Media: And who's next for the `Today' programme?
Tuesday 31 August 1999
A Today programme without Humphrys would leave James Naughtie as the undisputed heavyweight of morning radio.
When Naughtie first joined the programme after the death of Brian Redhead there was undisguised rivalry between the two lead presenters over who would do the big interviews and be regarded as the main presenter of the show. The BBC has been conspicuous in never stating which is the senior figure, and it claims to have always seen them as equals.
Nevertheless the 56-year-old Welshman's taste for the bruising, ten-past- eight political interview and his 13 years on the programme have made him seem to the public like the programme's chief presenter. Naughtie, however, is no slouch when it comes to an on-air fight himself. With Humphrys gone, he would be the only real candidate to take on the legacy of Brian Redhead.

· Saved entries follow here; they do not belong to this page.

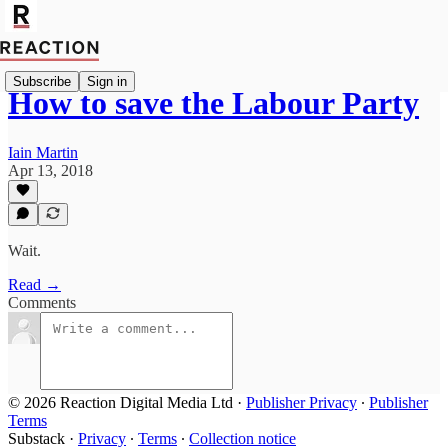
Subscribe
Sign in
How to save the Labour Party
Iain Martin
Apr 13, 2018
Wait.
Read →
Comments
© 2026 Reaction Digital Media Ltd
·
Publisher Privacy
∙
Publisher
Terms
Substack
·
Privacy
∙
Terms
∙
Collection notice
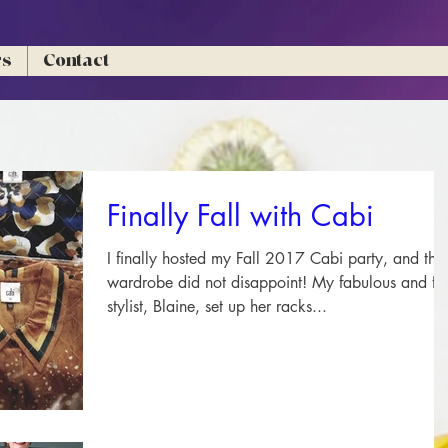
rs
Contact
Finally Fall with Cabi
I finally hosted my Fall 2017 Cabi party, and the
wardrobe did not disappoint! My fabulous and fun
stylist, Blaine, set up her racks...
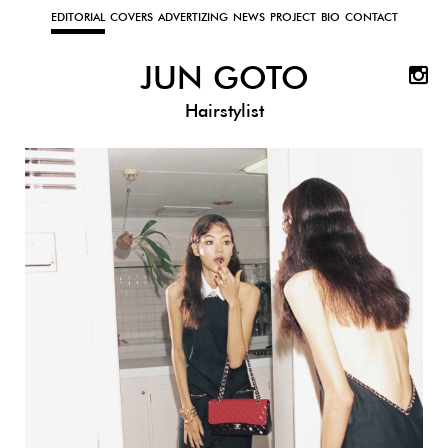
EDITORIAL
COVERS
ADVERTIZING
NEWS
PROJECT
BIO
CONTACT
JUN GOTO
Hairstylist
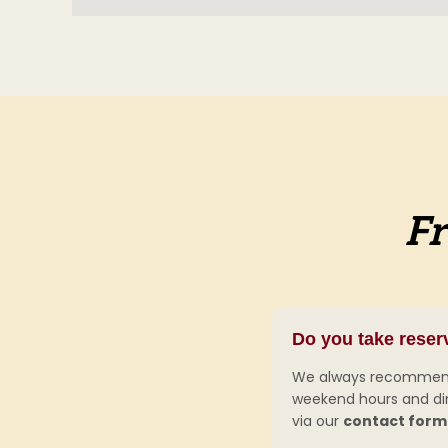
Fr
Do you take reser
We always recommend r
weekend hours and dinn
via our
contact form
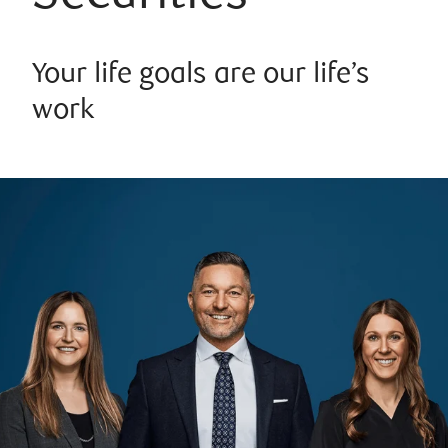
Your life goals are our life’s
work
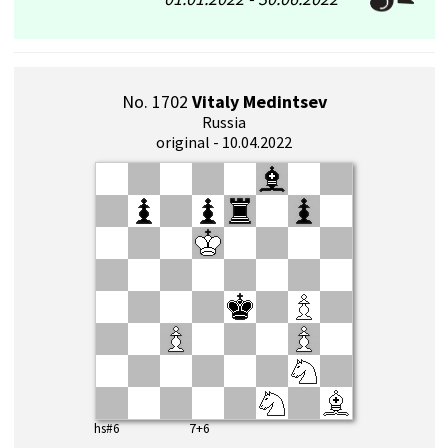
No. 1702
Vitaly Medintsev
Russia
original - 10.04.2022
hs#6 7+6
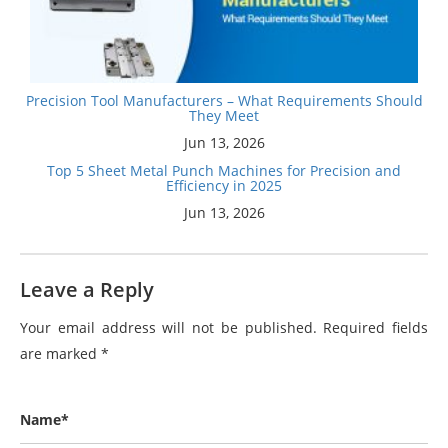
Precision Tool Manufacturers – What Requirements Should
They Meet
Jun 13, 2026
Top 5 Sheet Metal Punch Machines for Precision and
Efficiency in 2025
Jun 13, 2026
Leave a Reply
Your email address will not be published.
Required fields
are marked
*
Name*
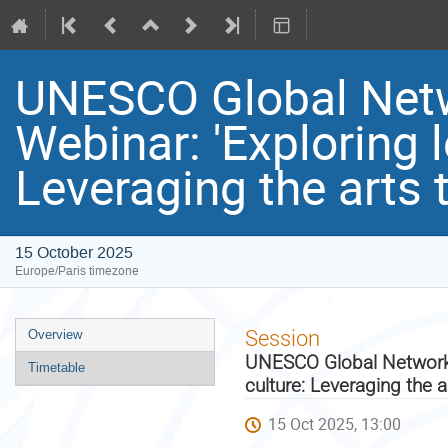
UNESCO Global Netwo
Webinar: 'Exploring 
Leveraging the arts 
15 October 2025
Europe/Paris timezone
Event
Session
Overview
menu
UNESCO Global Network o
Timetable
culture: Leveraging the 
15 Oct 2025, 13:00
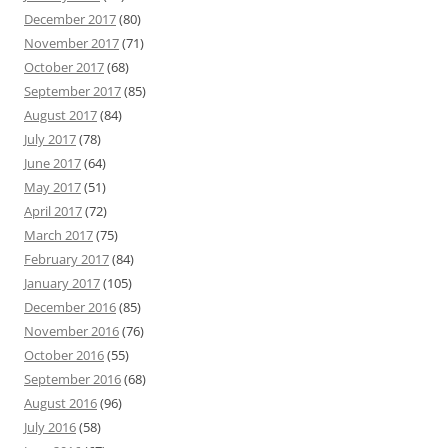
December 2017
(80)
November 2017
(71)
October 2017
(68)
September 2017
(85)
August 2017
(84)
July 2017
(78)
June 2017
(64)
May 2017
(51)
April 2017
(72)
March 2017
(75)
February 2017
(84)
January 2017
(105)
December 2016
(85)
November 2016
(76)
October 2016
(55)
September 2016
(68)
August 2016
(96)
July 2016
(58)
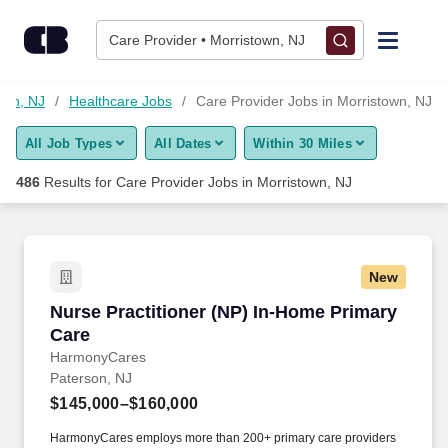
475+ Care Provider Jobs in Morristown, NJ - CareerBuilder®
Skip to content
Jobs
Care Provider • Morristown, NJ
Find Jobs
own, NJ
Healthcare Jobs
Care Provider Jobs in Morristown, NJ
All Job Types
All Dates
Within 30 Miles
Upload Resume
486
Results for
Care Provider Jobs in Morristown, NJ
Salary Estimate
Career Advice
New
Nurse Practitioner (NP) In-Home Primary Care
Nurse Practitioner (NP) In-Home Primary
Employers / Post Job
Care
HarmonyCares
Paterson, NJ
$145,000–$160,000
HarmonyCares employs more than 200+ primary care providers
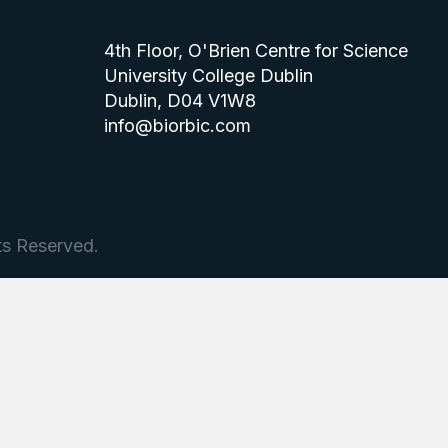
4th Floor, O'Brien Centre for Science
University College Dublin
Dublin, D04 V1W8
info@biorbic.com
ts Reserved.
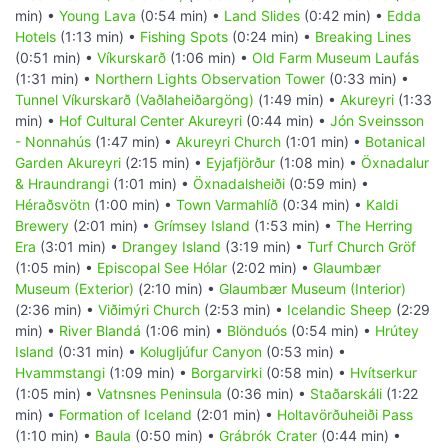
min) •
Young Lava
(0:54 min) •
Land Slides
(0:42 min) •
Edda
Hotels
(1:13 min) •
Fishing Spots
(0:24 min) •
Breaking Lines
(0:51 min) •
Víkurskarð
(1:06 min) •
Old Farm Museum Laufás
(1:31 min) •
Northern Lights Observation Tower
(0:33 min) •
Tunnel Víkurskarð (Vaðlaheiðargöng)
(1:49 min) •
Akureyri
(1:33
min) •
Hof Cultural Center Akureyri
(0:44 min) •
Jón Sveinsson
- Nonnahús
(1:47 min) •
Akureyri Church
(1:01 min) •
Botanical
Garden Akureyri
(2:15 min) •
Eyjafjörður
(1:08 min) •
Öxnadalur
& Hraundrangi
(1:01 min) •
Öxnadalsheiði
(0:59 min) •
Héraðsvötn
(1:00 min) •
Town Varmahlíð
(0:34 min) •
Kaldi
Brewery
(2:01 min) •
Grímsey Island
(1:53 min) •
The Herring
Era
(3:01 min) •
Drangey Island
(3:19 min) •
Turf Church Gröf
(1:05 min) •
Episcopal See Hólar
(2:02 min) •
Glaumbær
Museum (Exterior)
(2:10 min) •
Glaumbær Museum (Interior)
(2:36 min) •
Viðimýri Church
(2:53 min) •
Icelandic Sheep
(2:29
min) •
River Blandá
(1:06 min) •
Blönduós
(0:54 min) •
Hrútey
Island
(0:31 min) •
Kolugljúfur Canyon
(0:53 min) •
Hvammstangi
(1:09 min) •
Borgarvirki
(0:58 min) •
Hvítserkur
(1:05 min) •
Vatnsnes Peninsula
(0:36 min) •
Staðarskáli
(1:22
min) •
Formation of Iceland
(2:01 min) •
Holtavörðuheiði Pass
(1:10 min) •
Baula
(0:50 min) •
Grábrók Crater
(0:44 min) •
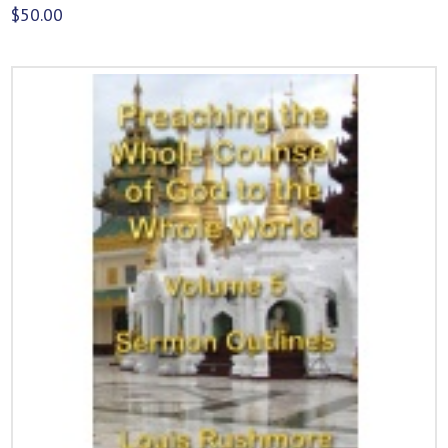
$
50.00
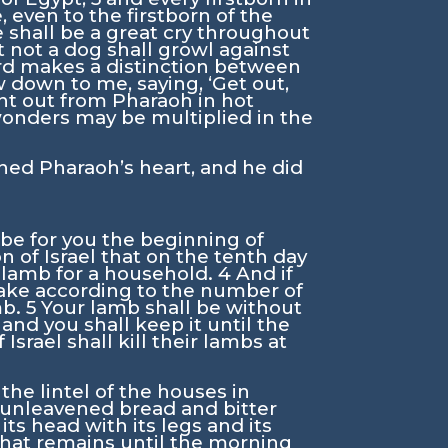
, even to the firstborn of the
 shall be a great cry throughout
 not a dog shall growl against
rd
makes a distinction between
 down to me, saying, ‘Get out,
ent out from Pharaoh in hot
 wonders may be multiplied in the
ed Pharaoh’s heart, and he did
 be for you the beginning of
on of Israel that on the tenth day
a lamb for a household.
4
And if
 take according to the number of
mb.
5
Your lamb shall be without
6
and you shall keep it until the
rael shall kill their lambs at
he lintel of the houses in
th unleavened bread and bitter
 its head with its legs and its
 that remains until the morning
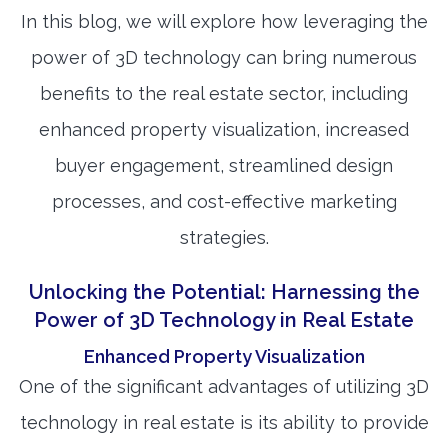
In this blog, we will explore how leveraging the
power of 3D technology can bring numerous
benefits to the real estate sector, including
enhanced property visualization, increased
buyer engagement, streamlined design
processes, and cost-effective marketing
strategies.
Unlocking the Potential: Harnessing the
Power of 3D Technology in Real Estate
Enhanced Property Visualization
One of the significant advantages of utilizing 3D
technology in real estate is its ability to provide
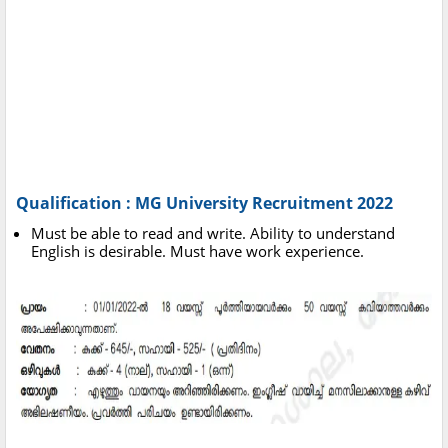
Qualification : MG University Recruitment 2022
Must be able to read and write. Ability to understand
English is desirable. Must have work experience.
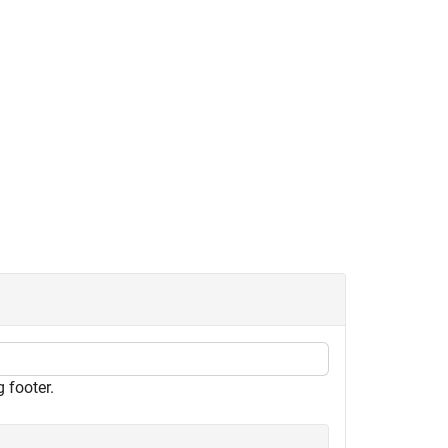
 footer.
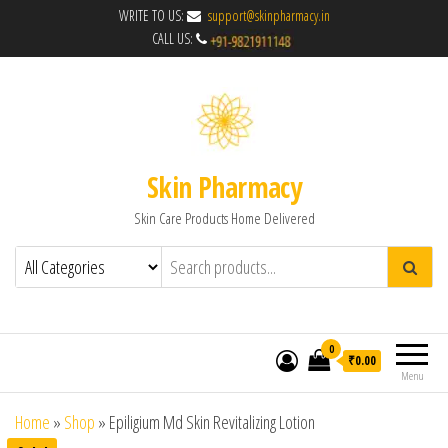
WRITE TO US:
support@skinpharmacy.in
CALL US:
Skin Pharmacy
Skin Care Products Home Delivered
0
₹0.00
Menu
Home
»
Shop
»
Epiligium Md Skin Revitalizing Lotion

This, of course, again leaves Sue McGregor playing second string. She has complained on the record in the past that there is a machismo pervading news broadcasting which has kept her back. Now BBC insiders believe that a core team based around Naughtie and McGregor is likely to appeal to listeners, and she would become more prominent.
If Humphrys leaves Today, the show would be down to two main presenters after Anna Ford left in May to become the anchor of the BBC1 One O'Clock News.
However there are plenty of people waiting in the wings, thanks to experiments with presenters during the summer. Ed Stourton, who replaced Nick Ross as presenter of Radio 4's Phone-In Show, is as experienced as anyone the BBC has to call on, and would seem the most obvious candidate to become a full-time member of the team.
Insiders at the BBC say he is the guest presenter who most suits the programme's tone. However, it is rumoured that the show's bosses may want to use the opportunity of change to make the programme more accessible. That could count against Stourton, who some on the programme believe to be too highbrow, and others that his presentation is too dry.
Popular, but less experienced, is the Woman's Hour presenter Winifred Robinson. She was given much publicity when she began slots on the programme, but strangely has not been as regular a presenter as had been expected. Today reporters likely to take a presenter's role are Allan Little, already something of a regular, and Tom Fielden.
If the BBC really wants to overhaul the programme - and it suffered a wobble in quality when its length was extended by the schedule change last year - the corporation may decide to bring in an outsider deemed to have the quality of accessibility. According to BBC sources, such names could include Nicky Robinson from Radio 5's live breakfast news show and Independent columnist and Newsnight presenter David Aaronovich. Also in the frame and making guest appearances on the programme already would be arts features correspondent Mark Cole and the reporter Alex Brody.